Exercise goal:
Word for word, write the records out again, but omit each picture.

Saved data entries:
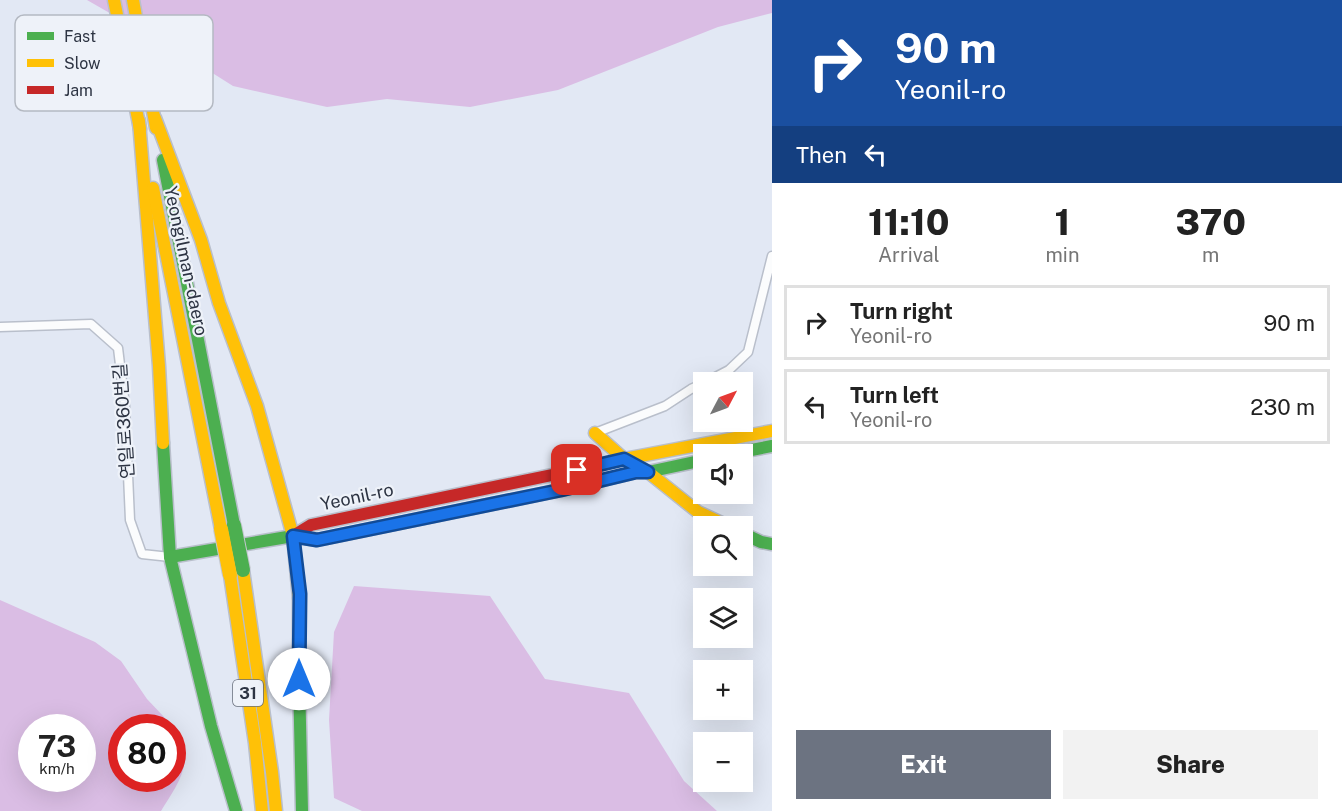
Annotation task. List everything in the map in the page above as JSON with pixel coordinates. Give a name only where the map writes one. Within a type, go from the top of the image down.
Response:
[{"type":"main road","name":"Yeongilman-daero","points":[[114,0],[117,15]]},
{"type":"main road","name":"Yeongilman-daero","points":[[133,0],[136,15]]},
{"type":"main road","name":"Yeongilman-daero","points":[[137,111],[227,527]]},
{"type":"main road","name":"Yeongilman-daero","points":[[153,111],[227,527]]},
{"type":"main road","points":[[154,118],[201,240],[219,303],[257,406],[293,536],[300,594],[302,811]]},
{"type":"main road","points":[[139,121],[159,366],[170,557],[211,726],[236,811]]},
{"type":"main road","name":"Yeonil-ro","points":[[293,536],[310,525],[624,459],[772,431]]},
{"type":"main road","points":[[595,433],[624,459],[648,472],[698,512],[707,516]]},
{"type":"main road","points":[[753,450],[772,446]]},
{"type":"main road","name":"Yeonil-ro","points":[[293,536],[317,540],[636,472],[648,472],[693,462]]},
{"type":"main road","points":[[227,527],[236,572]]},
{"type":"main road","points":[[170,557],[293,536]]},
{"type":"main road","points":[[753,538],[772,544]]},
{"type":"main road","name":"31","points":[[236,572],[262,811]]},
{"type":"main road","name":"31","points":[[236,572],[272,772],[276,811]]},
{"type":"street","points":[[725,372],[748,352],[772,256]]},
{"type":"street","name":"연일로360번길","points":[[0,327],[91,324],[118,348],[125,406],[130,520],[141,554],[170,557]]},
{"type":"street","points":[[595,433],[665,406],[693,388]]},
{"type":"shaded area","points":[[87,0],[772,0],[772,13],[718,27],[558,90],[470,107],[387,99],[327,107],[233,86],[213,73],[213,15],[113,15]]},
{"type":"shaded area","points":[[354,586],[490,596],[545,679],[629,693],[684,781],[693,792],[696,792],[717,811],[362,811],[334,798],[329,720],[334,632]]},
{"type":"shaded area","points":[[0,600],[95,642],[121,661],[147,699],[161,714],[108,714],[108,792],[173,792],[161,811],[0,811]]},
{"type":"traffic: fast","points":[[163,160],[234,525]]},
{"type":"traffic: fast","points":[[163,443],[170,557],[211,726],[236,811]]},
{"type":"traffic: fast","points":[[753,450],[772,446]]},
{"type":"traffic: fast","points":[[306,538],[317,540],[561,490],[636,472],[648,472],[693,462]]},
{"type":"traffic: fast","points":[[234,525],[243,570]]},
{"type":"traffic: fast","points":[[170,557],[293,536]]},
{"type":"traffic: fast","points":[[753,538],[772,544]]},
{"type":"traffic: fast","points":[[299,598],[302,811]]},
{"type":"traffic: slow","points":[[114,0],[117,15]]},
{"type":"traffic: slow","points":[[133,0],[136,15]]},
{"type":"traffic: slow","points":[[136,111],[140,129]]},
{"type":"traffic: slow","points":[[153,111],[156,128]]},
{"type":"traffic: slow","points":[[155,118],[201,240],[219,303],[257,406],[293,536],[299,598]]},
{"type":"traffic: slow","points":[[139,121],[163,443]]},
{"type":"traffic: slow","points":[[153,188],[221,529]]},
{"type":"traffic: slow","points":[[576,470],[772,431]]},
{"type":"traffic: slow","points":[[595,433],[624,459],[648,472],[698,512],[707,516]]},
{"type":"traffic: slow","points":[[221,529],[230,575]]},
{"type":"traffic: slow","points":[[243,570],[276,811]]},
{"type":"traffic: slow","points":[[230,575],[255,743],[262,811]]},
{"type":"traffic: jam","points":[[306,538],[293,536],[311,525],[576,470]]},
{"type":"route","points":[[299,679],[300,594],[293,536],[317,540],[561,490],[636,472],[648,472],[624,459],[577,470]]}]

Output of the exercise:
Annotation task. List everything in the map in the page above as JSON with pixel coordinates. Give a name only where the map writes one. Within a type, go from the top of the image down.
Response:
[{"type":"main road","name":"Yeongilman-daero","points":[[114,0],[117,15]]},
{"type":"main road","name":"Yeongilman-daero","points":[[133,0],[136,15]]},
{"type":"main road","name":"Yeongilman-daero","points":[[137,111],[227,527]]},
{"type":"main road","name":"Yeongilman-daero","points":[[153,111],[227,527]]},
{"type":"main road","points":[[154,118],[201,240],[219,303],[257,406],[293,536],[300,594],[302,811]]},
{"type":"main road","points":[[139,121],[159,366],[170,557],[211,726],[236,811]]},
{"type":"main road","name":"Yeonil-ro","points":[[293,536],[310,525],[624,459],[772,431]]},
{"type":"main road","points":[[595,433],[624,459],[648,472],[698,512],[707,516]]},
{"type":"main road","points":[[753,450],[772,446]]},
{"type":"main road","name":"Yeonil-ro","points":[[293,536],[317,540],[636,472],[648,472],[693,462]]},
{"type":"main road","points":[[227,527],[236,572]]},
{"type":"main road","points":[[170,557],[293,536]]},
{"type":"main road","points":[[753,538],[772,544]]},
{"type":"main road","name":"31","points":[[236,572],[262,811]]},
{"type":"main road","name":"31","points":[[236,572],[272,772],[276,811]]},
{"type":"street","points":[[725,372],[748,352],[772,256]]},
{"type":"street","name":"연일로360번길","points":[[0,327],[91,324],[118,348],[125,406],[130,520],[141,554],[170,557]]},
{"type":"street","points":[[595,433],[665,406],[693,388]]},
{"type":"shaded area","points":[[87,0],[772,0],[772,13],[718,27],[558,90],[470,107],[387,99],[327,107],[233,86],[213,73],[213,15],[113,15]]},
{"type":"shaded area","points":[[354,586],[490,596],[545,679],[629,693],[684,781],[693,792],[696,792],[717,811],[362,811],[334,798],[329,720],[334,632]]},
{"type":"shaded area","points":[[0,600],[95,642],[121,661],[147,699],[161,714],[108,714],[108,792],[173,792],[161,811],[0,811]]},
{"type":"traffic: fast","points":[[163,160],[234,525]]},
{"type":"traffic: fast","points":[[163,443],[170,557],[211,726],[236,811]]},
{"type":"traffic: fast","points":[[753,450],[772,446]]},
{"type":"traffic: fast","points":[[306,538],[317,540],[561,490],[636,472],[648,472],[693,462]]},
{"type":"traffic: fast","points":[[234,525],[243,570]]},
{"type":"traffic: fast","points":[[170,557],[293,536]]},
{"type":"traffic: fast","points":[[753,538],[772,544]]},
{"type":"traffic: fast","points":[[299,598],[302,811]]},
{"type":"traffic: slow","points":[[114,0],[117,15]]},
{"type":"traffic: slow","points":[[133,0],[136,15]]},
{"type":"traffic: slow","points":[[136,111],[140,129]]},
{"type":"traffic: slow","points":[[153,111],[156,128]]},
{"type":"traffic: slow","points":[[155,118],[201,240],[219,303],[257,406],[293,536],[299,598]]},
{"type":"traffic: slow","points":[[139,121],[163,443]]},
{"type":"traffic: slow","points":[[153,188],[221,529]]},
{"type":"traffic: slow","points":[[576,470],[772,431]]},
{"type":"traffic: slow","points":[[595,433],[624,459],[648,472],[698,512],[707,516]]},
{"type":"traffic: slow","points":[[221,529],[230,575]]},
{"type":"traffic: slow","points":[[243,570],[276,811]]},
{"type":"traffic: slow","points":[[230,575],[255,743],[262,811]]},
{"type":"traffic: jam","points":[[306,538],[293,536],[311,525],[576,470]]},
{"type":"route","points":[[299,679],[300,594],[293,536],[317,540],[561,490],[636,472],[648,472],[624,459],[577,470]]}]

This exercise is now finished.